This article, "Interest and Wages During Construction – Capitalize!," originally appeared on

There are a variety of costs related to constructing a new location. Some expenses will hit the profit and loss (P&L) as incurred and others will be capitalized and depreciated over time. If your company is planning to open a new location, it is important to note that interest and wages related to the construction process are capital expenditures and should be depreciated over the life of the asset to which they relate. These capital expenditures are typically classified as a component of leasehold improvements.

Capitalized Interest

In determining the amount of interest to be capitalized, multiply the applicable borrowing rate by the amount of borrowed money spent on the project. The applicable borrowing rate is calculated one of two ways:

  1. If you acquire debt specifically for the project, use the interest rate explicit in the loan agreement.
  2. If you use funds from existing debt (i.e., draw on existing line of credit) an average interest rate is used, calculated by dividing total interest paid by total debt outstanding.

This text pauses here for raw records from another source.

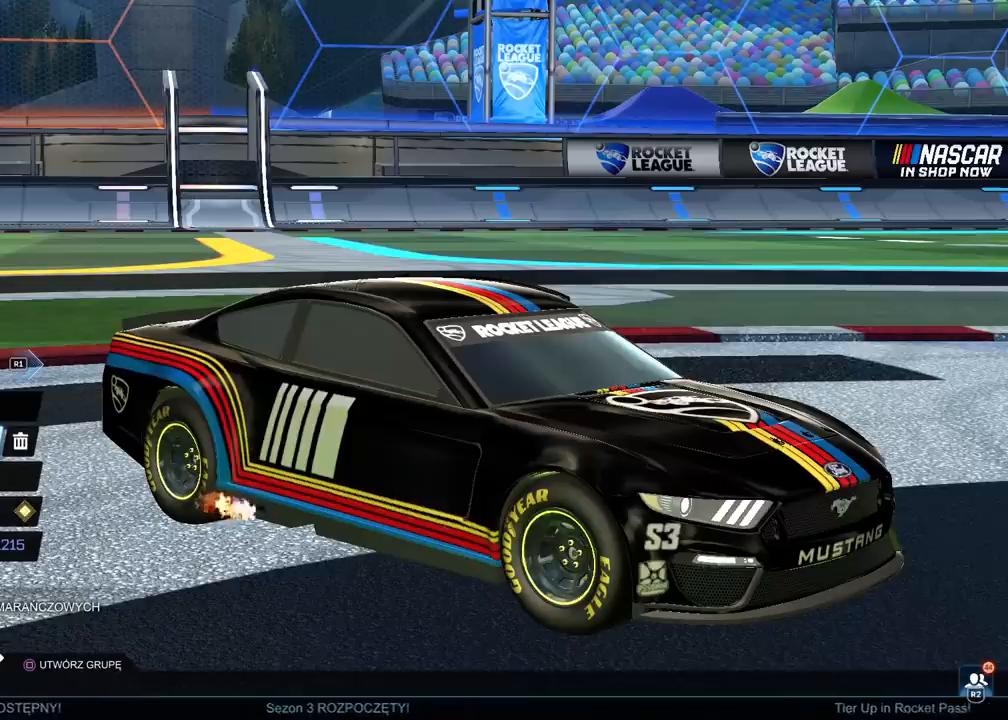
{"buttons": [], "left_stick": "center", "right_stick": "center", "events": []}
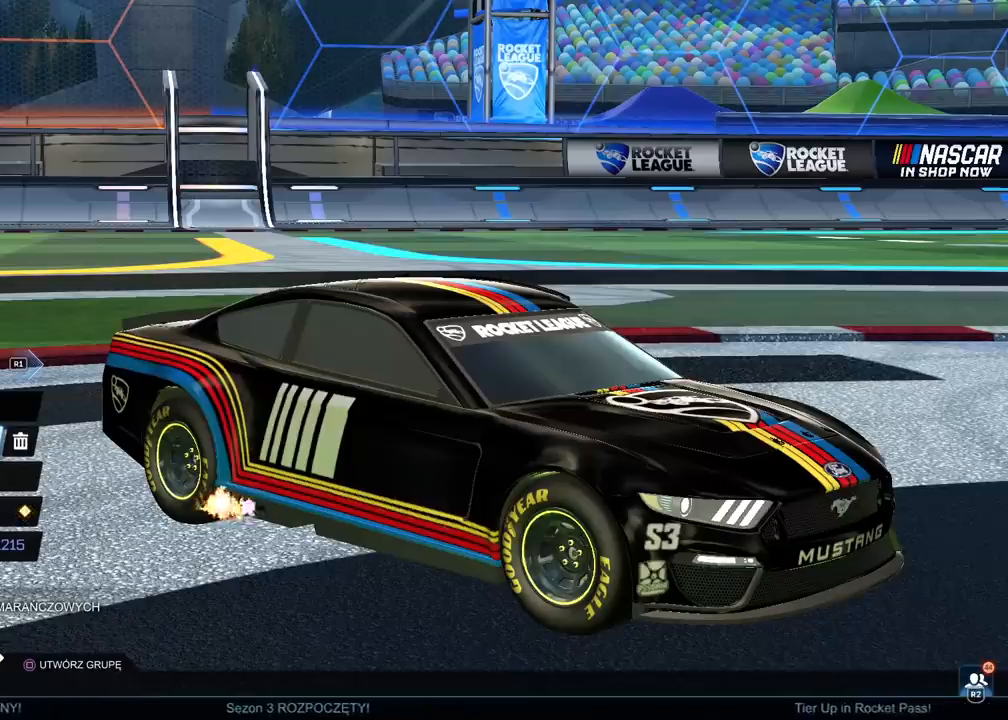
{"buttons": [], "left_stick": "center", "right_stick": "center", "events": []}
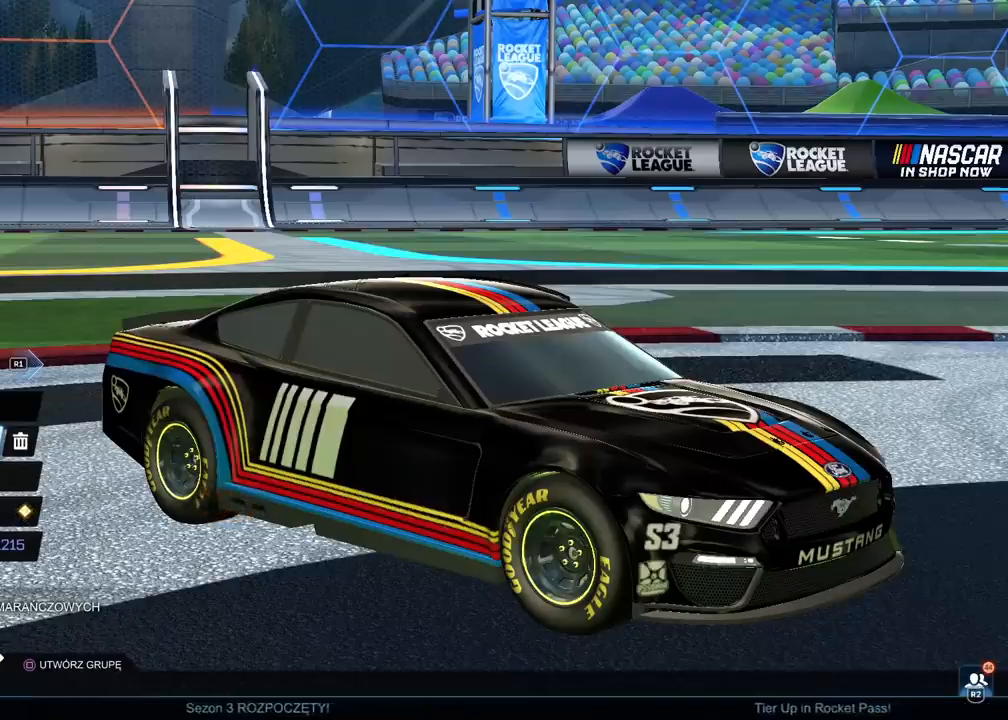
{"buttons": [], "left_stick": "center", "right_stick": "center", "events": [[50, "L1", "down"], [150, "L1", "up"]]}
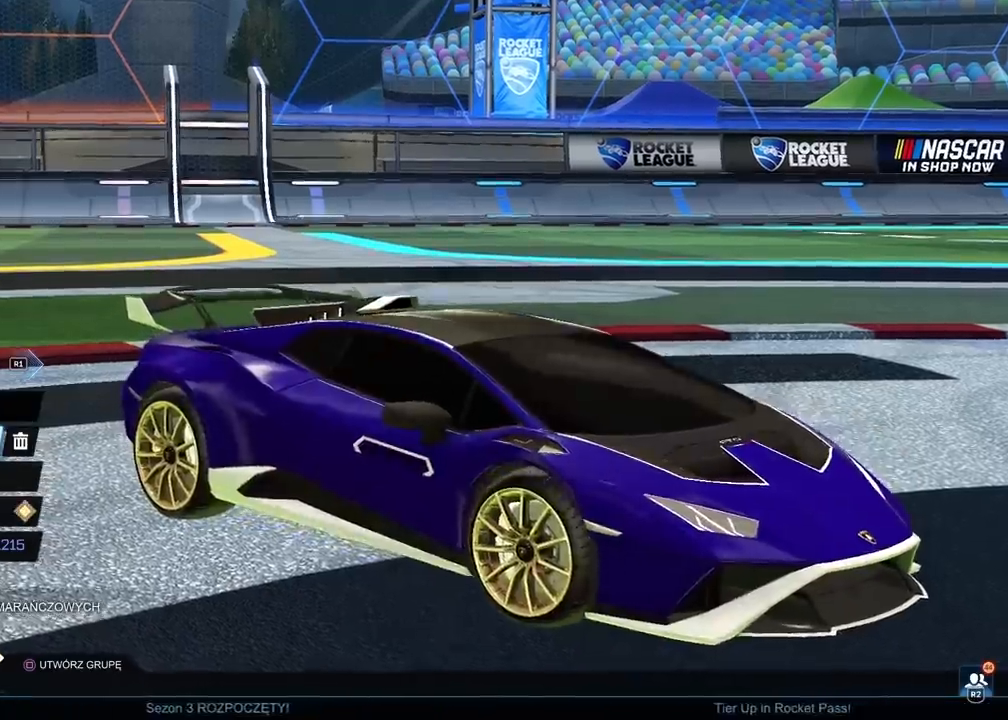
{"buttons": [], "left_stick": "center", "right_stick": "left", "events": [[483, "right_stick", "left"]]}
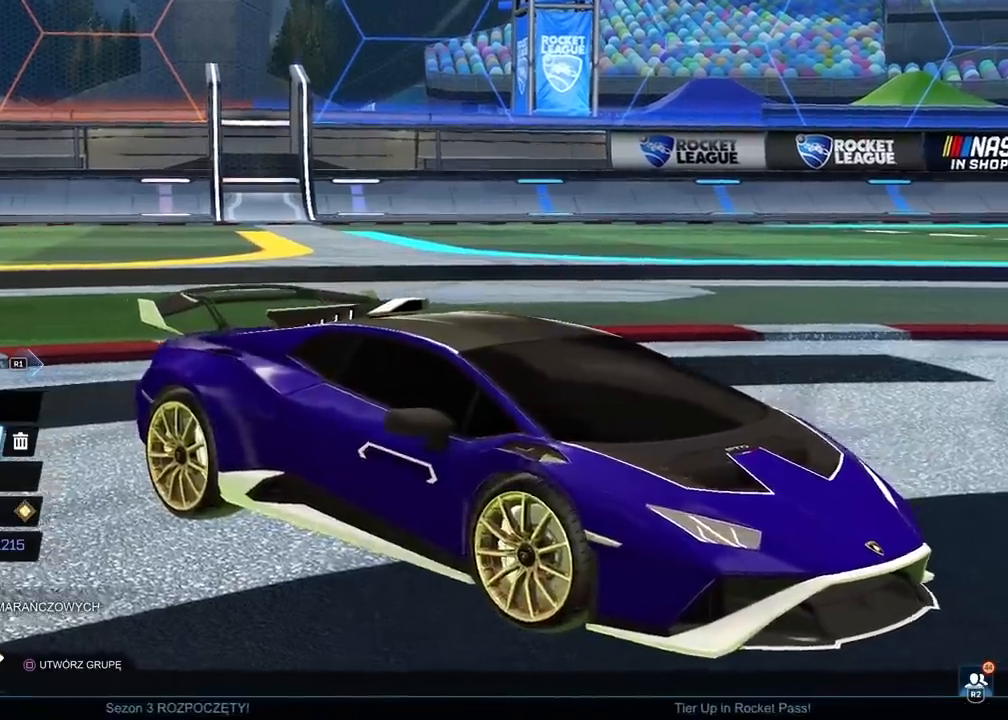
{"buttons": [], "left_stick": "center", "right_stick": "left", "events": []}
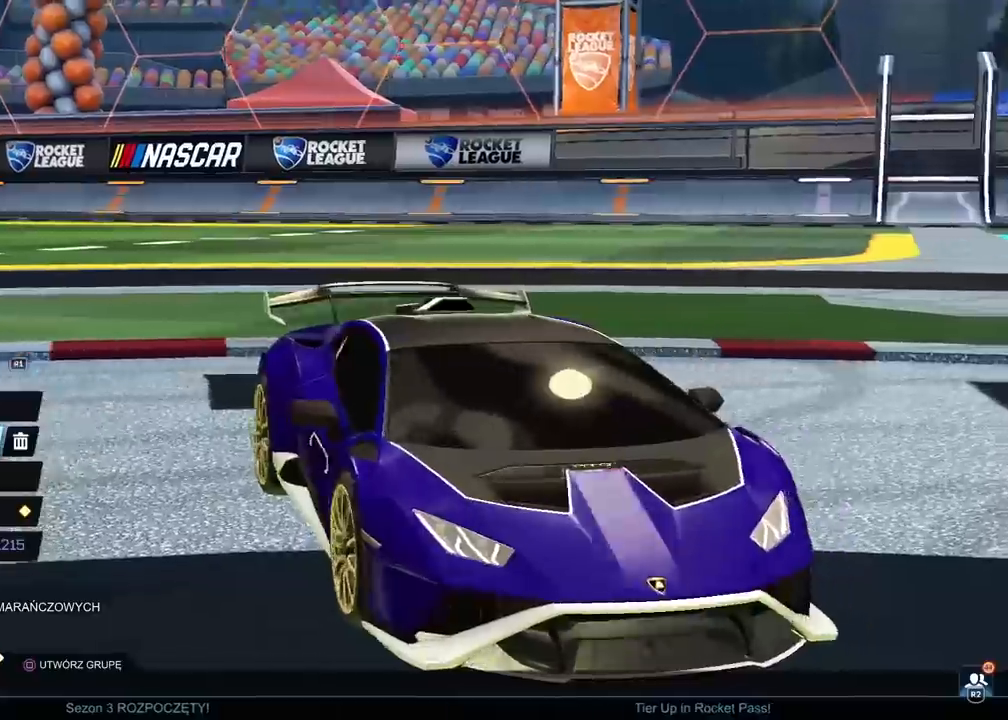
{"buttons": [], "left_stick": "center", "right_stick": "center", "events": [[467, "right_stick", "center"]]}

Once you have determined the correct rate to use, multiply that rate by the total amount of borrowed funds expended on the project. Capitalize the lesser of that amount or the actual amount of interest incurred.

Important items to note:

  1. Any excess cash spent on the project is not included; only consider funds borrowed.
  2. If you borrow $10 million specifically for the project but end up spending $6 million, only money actually spent ($6 million in this example) is used when calculating capitalized interest.
  3. Projects funded through equity capital do not qualify. Money spent must be acquired as debt.
  4. A company doesn’t actually have to borrow money to fund construction in order to capitalize interest. If there is existing debt, but working capital is used to fund the build, you would still capitalize the interest on the existing debt under the theory that if you were not doing the build, the debt would have been repaid and therefore you are indirectly borrowing.

Capitalized Wages

In determining the amount of wages to be capitalized, allocate costs based on the percentage of time employees spend on the project. Make sure you have support for the percentage you use. This could be in the form of time cards with specific project names assigned to time recorded.

Bonuses paid to employees are included in the allocation. Even if a bonus is based on completion of a project, it is still subject to the allocation percentage. For example, John spends 85 percent of his time on a project. He receives a $10,000 bonus when the project is complete. The entire bonus relates to the project, but only $8,500 is capitalized since John only spent 85 percent of his time on the project.

Important items to note:

  1. If construction activities are continuous, overhead costs (not including G&A) are also allocated to the project.
  2. If construction activities are intermittent, only direct labor costs are allocated to the project.


Q: What is the capitalization period?
A: Construction does not need to be in progress for these costs to be capitalized. Interest and wages incurred during the planning stage are included. Capitalization should cease on the date the restaurant is ready for use.

You cannot stop capitalization to avoid impairment. Even if the carrying amount of the asset exceeds its recoverable amount, continue capitalization until the restaurant is ready for use.

Q: When am I exempt from these capitalization rules?
A: You do not need to capitalize interest and wages during routine improvements with short construction periods.

You do not need to capitalize these costs if the effects are immaterial. If you have 100 locations, the amount that would be capitalized for the construction of one location is probably insignificant when compared to the total fixed assets of the other restaurants. However, failure to capitalize interest also creates an income statement error (overstated interest expense). Thus, consider materiality as it relates to interest expenses and other P&L metrics.

Q: Are there different rules for my income tax return?
A: There are no differences in the tax law regarding capitalized interest and wages. Capitalize the costs as discussed above and depreciate the asset over the life used for income tax purposes.